> **TASK OBJECTIVE**: In the entries below, find each line with the string "Café" and copy it.

[Saved data entries]
----

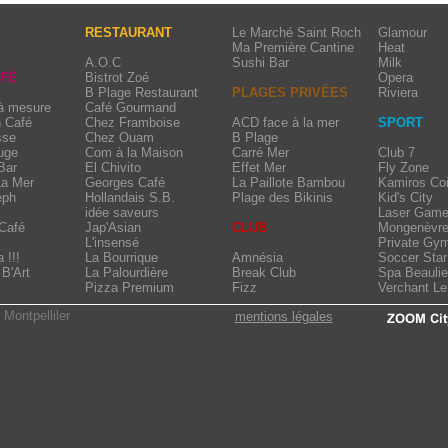
RESTAURANT
Le Marché Saint Roch
Glamour
Ma Première Cantine
Heat
A.O.C
Sushi Bar
Milk
AFÉ
Bistrot Zoé
Opera
B Plage Restaurant
PLAGES PRIVÉES
Riviera
 à mesure
Café Gourmand
n Café
Chez Framboise
ACD face à la mer
SPORT
sse
Chez Ouam
B Plage
uge
Com à la Maison
Carré Mer
Club 7
Bar
El Chivito
Effet Mer
Fly Zone
La Mer
Georges Café
La Paillote Bambou
Kamiros Coi
eph
Hollandais S.B.
Plage des Bikinis
Kid's City
idée saveurs
Laser Game
Café
Jap'Asian
CLUB
Mongenèvr
L'insensé
Private Gy
 !!!
La Bourrique
Amnésia
Soccer Star
B'Art
La Palourdière
Break Club
Spa Beauli
Pizza Premium
Fizz
Verchant L
 Montpelliler
mentions légales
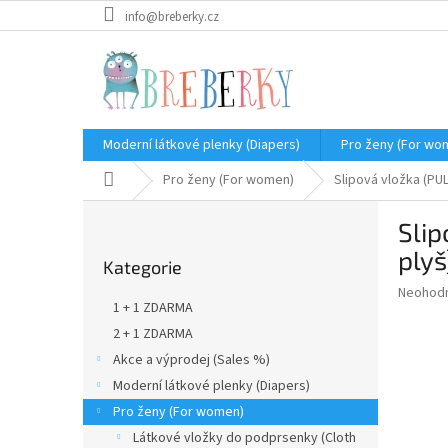
Přejít
info@breberky.cz
na
obsah
Moderní látkové plenky (Diapers)
Pro ženy (For wo
Domů
Pro ženy (For women)
Slipová vložka (PUL
P
Slip
o
Přeskočit
s
plyš
Kategorie
kategorie
t
Průměr
Neohod
r
1 + 1 ZDARMA
hodnoce
a
produkt
2 + 1 ZDARMA
n
je
Akce a výprodej (Sales %)
n
0,0
í
Moderní látkové plenky (Diapers)
z
5
p
Pro ženy (For women)
hvězdič
a
Látkové vložky do podprsenky (Cloth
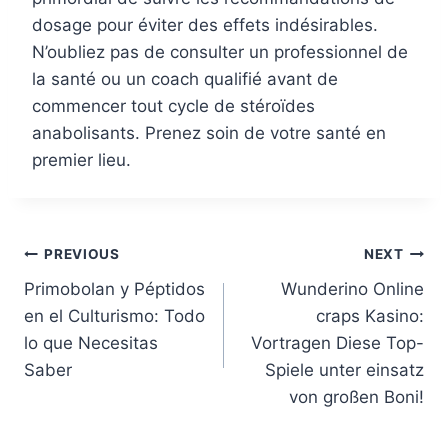
dosage pour éviter des effets indésirables.
N’oubliez pas de consulter un professionnel de
la santé ou un coach qualifié avant de
commencer tout cycle de stéroïdes
anabolisants. Prenez soin de votre santé en
premier lieu.
Post
PREVIOUS
NEXT
Primobolan y Péptidos
Wunderino Online
navigation
en el Culturismo: Todo
craps Kasino:
lo que Necesitas
Vortragen Diese Top-
Saber
Spiele unter einsatz
von großen Boni!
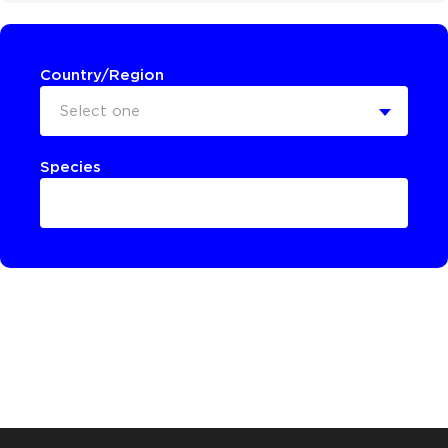
Country/Region
Select one
Species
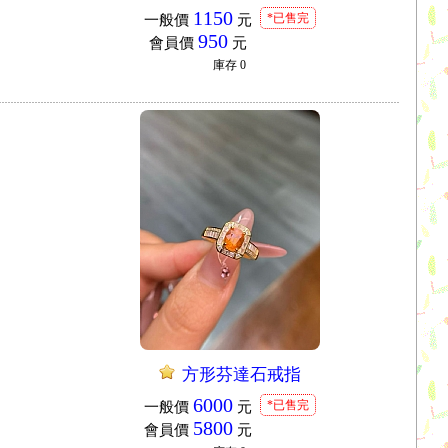
1150
*已售完
一般價
元
950
會員價
元
庫存
0
方形芬達石戒指
6000
*已售完
一般價
元
5800
會員價
元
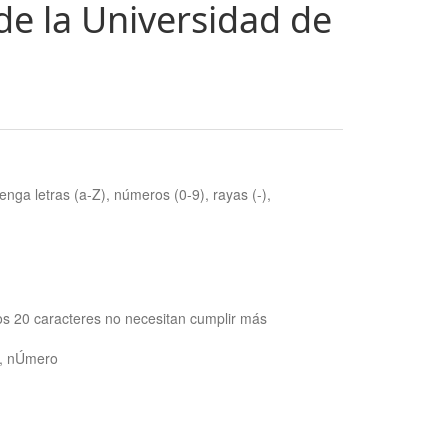
de la Universidad de
nga letras (a-Z), números (0-9), rayas (-),
os 20 caracteres no necesitan cumplir más
ra, nÚmero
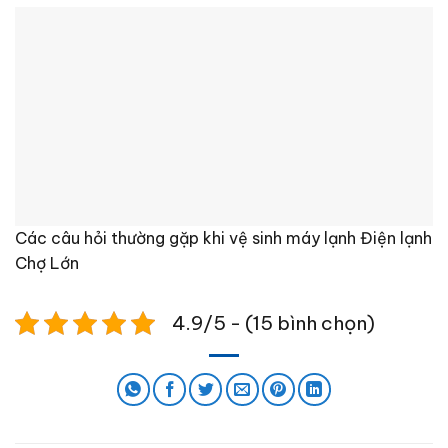
Các câu hỏi thường gặp khi vệ sinh máy lạnh Điện lạnh
Chợ Lớn
4.9/5 - (15 bình chọn)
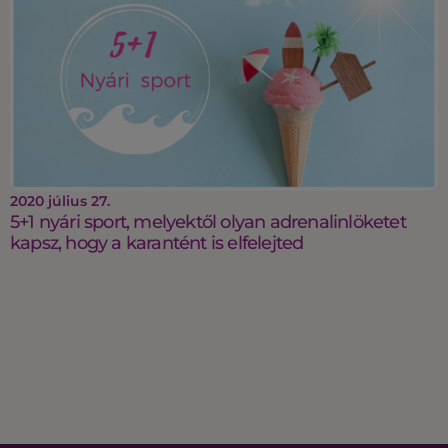
2020 július 27.
5+1 nyári sport, melyektől olyan adrenalinlöketet
kapsz, hogy a karantént is elfelejted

----

> **ANSWER SECTION**:
Café Gourmand
n Café
Georges Café
Café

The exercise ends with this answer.